Some incidentals: I started some lavender and rosemary from seed, and they are NOT flourishing. I cut my orchid back today to see if I can get it to rebloom. The spearmint continues to be the highlight of my summer.

But perhaps the plant I have obsessed over the most is my bell pepper. I tried to start some from seed but they didn’t take, and eventually I bought one lone seedling from the store to play with.

It did double or triple in size, but set a couple blooms rather too early and remained stunted for most of the summer. The foliage was sparse enough that the peppers it produced developed sun scald. (I mean, I think so? It sounds like an unusual problem for a pepper to have, but it definitely wasn’t the more common blossom end rot.)

Eventually, I pulled the two tiny peppers off the plant and did some research. I saw it recommended to prune pepper plants to force denser leaves to grow — that sounded like a good idea. So I lopped it back, and for a few weeks it looked very sad indeed. At the same time of the cutting, I also fertilized with a standard vegetable fertilizer and crushed egg shells. After two weeks, it suddenly burst forth!

The leaves are a dark lush green now, and it’s setting buds like crazy and surpassed the size it was when I cut it.

On Saturday night I stood lovingly with it in my porch and photographed its biggest, most beautiful bloom.

On Sunday morning, I awoke to find it ravaged by squirrels or rabbits. The little dodgasted blighters didn’t actually eat it. They just ripped off branches and threw them on the ground. The blossom I had admired just hours earlier lay crumpled and browning.

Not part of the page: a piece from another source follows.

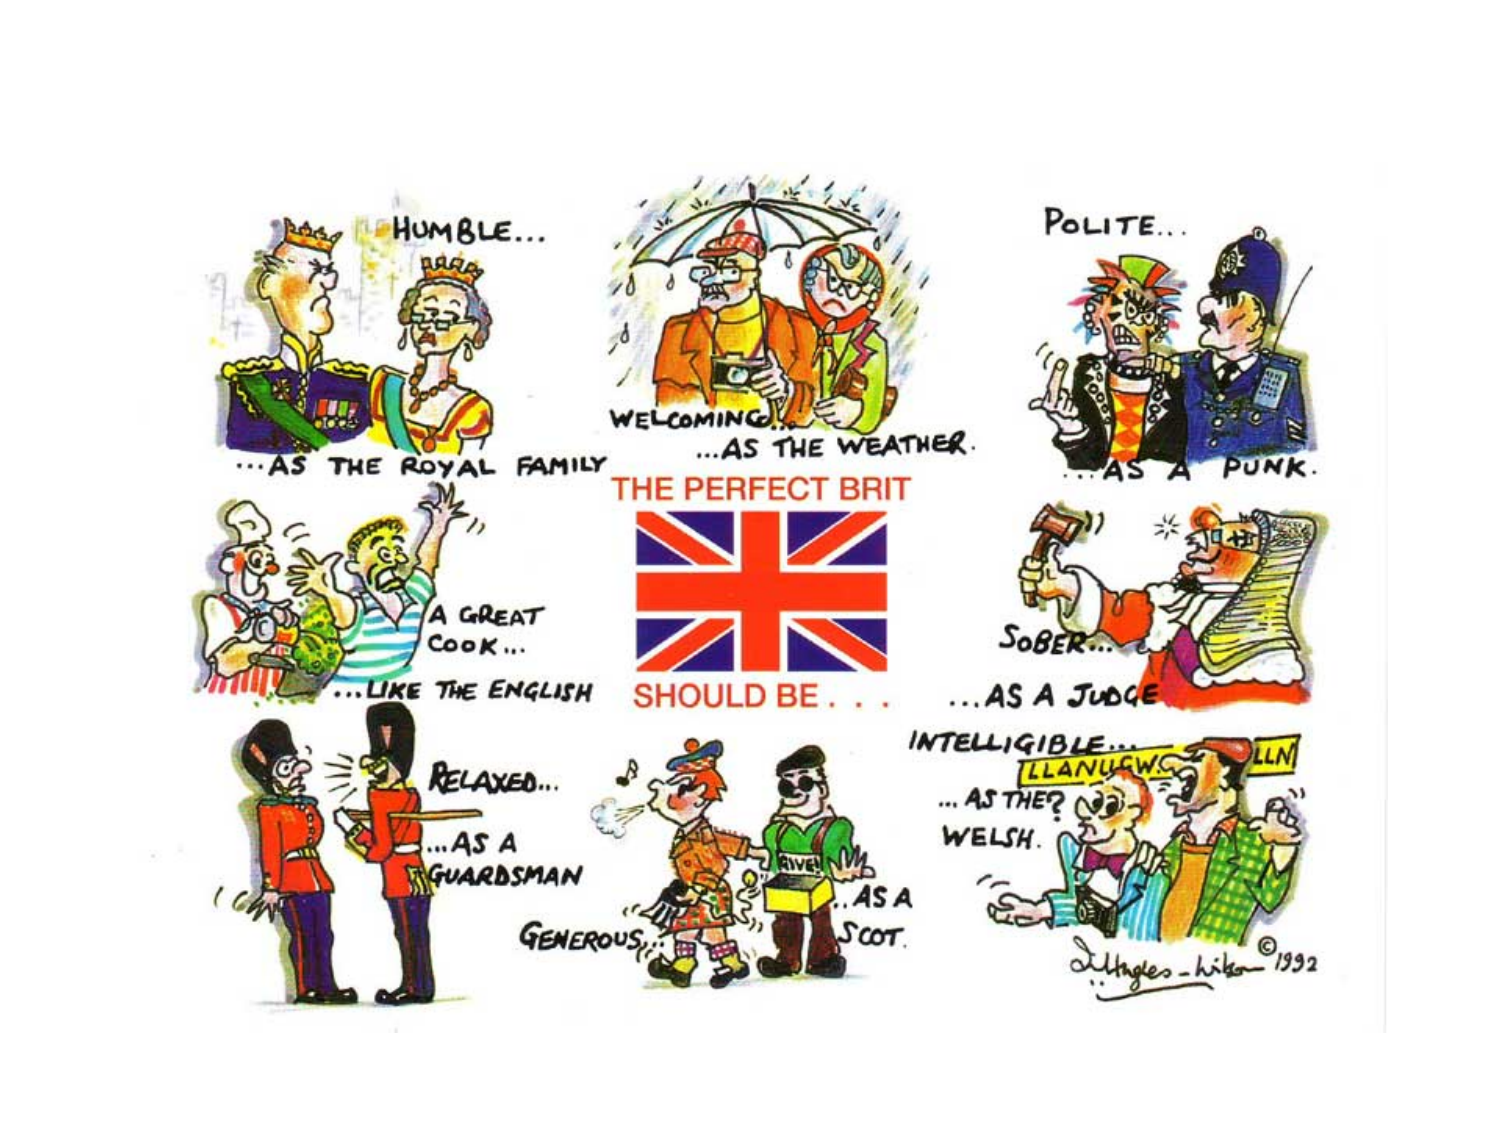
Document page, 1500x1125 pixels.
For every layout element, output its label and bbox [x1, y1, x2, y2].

picture [137, 162, 1388, 1034]
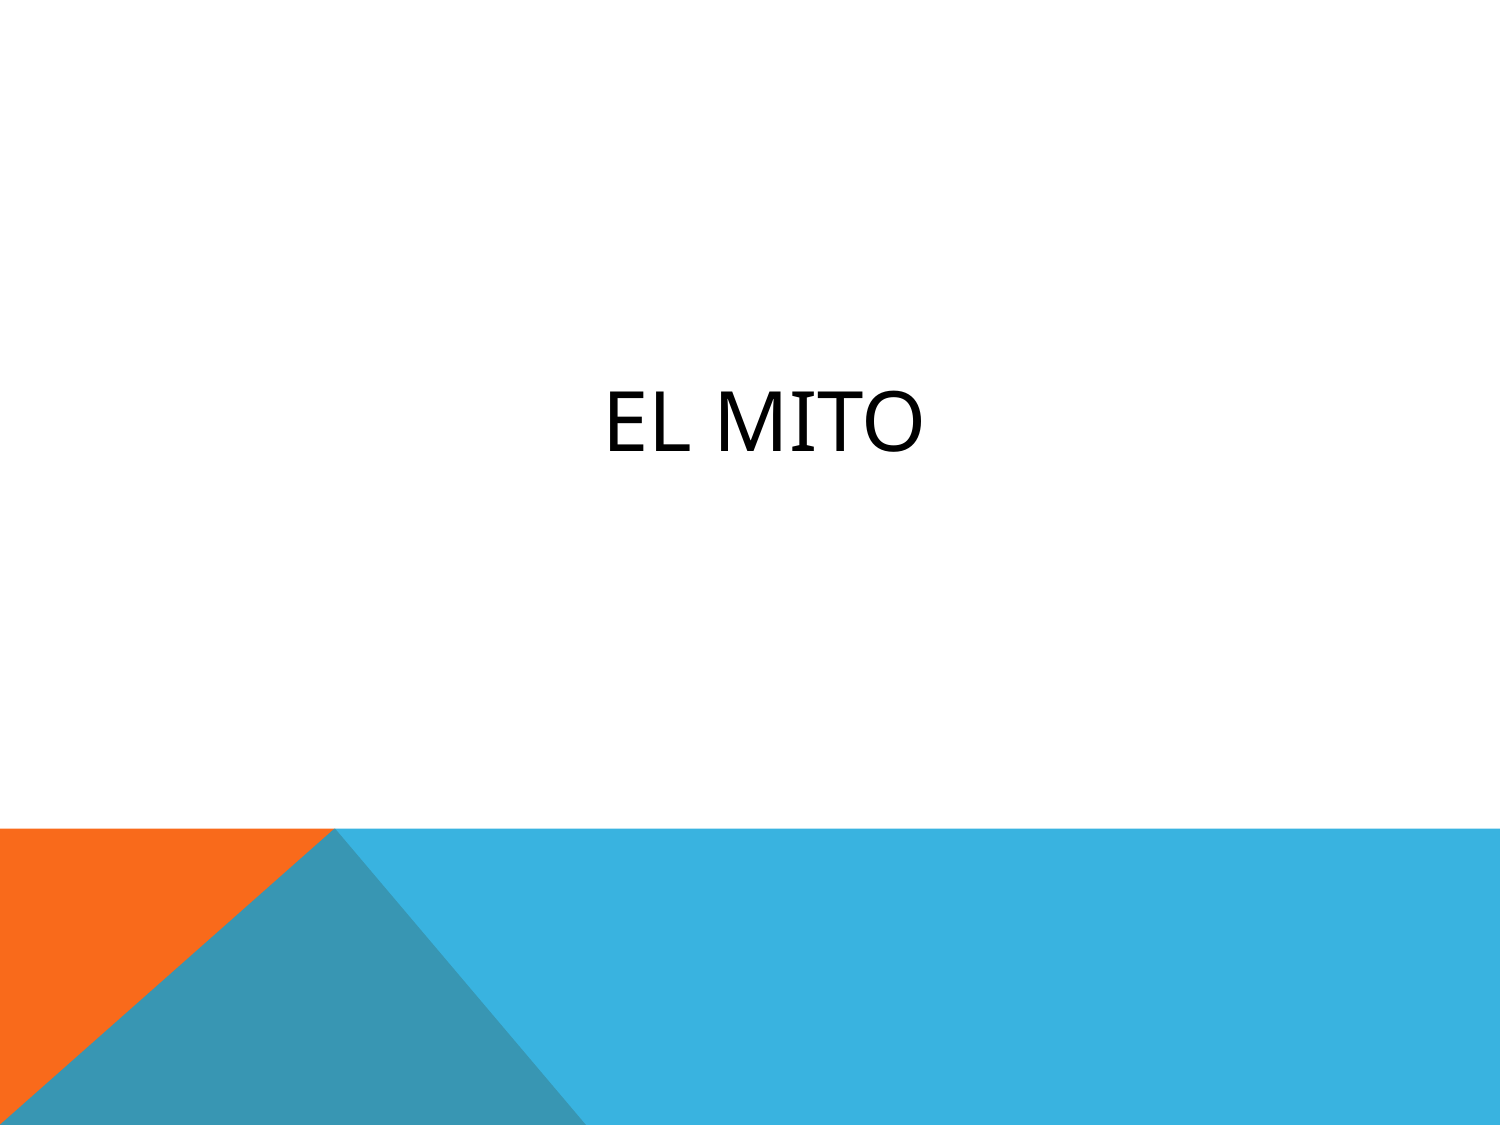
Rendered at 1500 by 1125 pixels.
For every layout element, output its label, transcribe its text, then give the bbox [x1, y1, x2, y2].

I felt I could now fully empathize with Jacinta’s squirrel woes.

Well, I have started taking the pepper plant inside every night now (perks of having everything in containers) and it does seem to be pretty resilient. I have high hopes for it now, barring any further marauding.

I guess for last I will mention my oblong box of salad greens. It has been stringy and odd from the get go. It was over crowded, definitely and maybe wanted more light. They started to bolt early in the summer,too, so I had them inside for the most part. Just lately I’ve set them back out, though. I’m wondering if I let them bolt, if they might possibly reseed as a fall crop?

We shall see.

Here was the pepper right after pruning. You can see the two stumps from the cuts I made about an inch below the top of the central stem. Also note the feeble color of the leaves.
Here was the pepper pre squirrel butchery. It has actually recovered in the past two days and looks pretty much the same now. Phew!
My sole surviving green bean plant is starting to fill out! Not sure why the lower leaves started turning BURGUNDY though. Smh. In the background you can see my funky lettuce situation.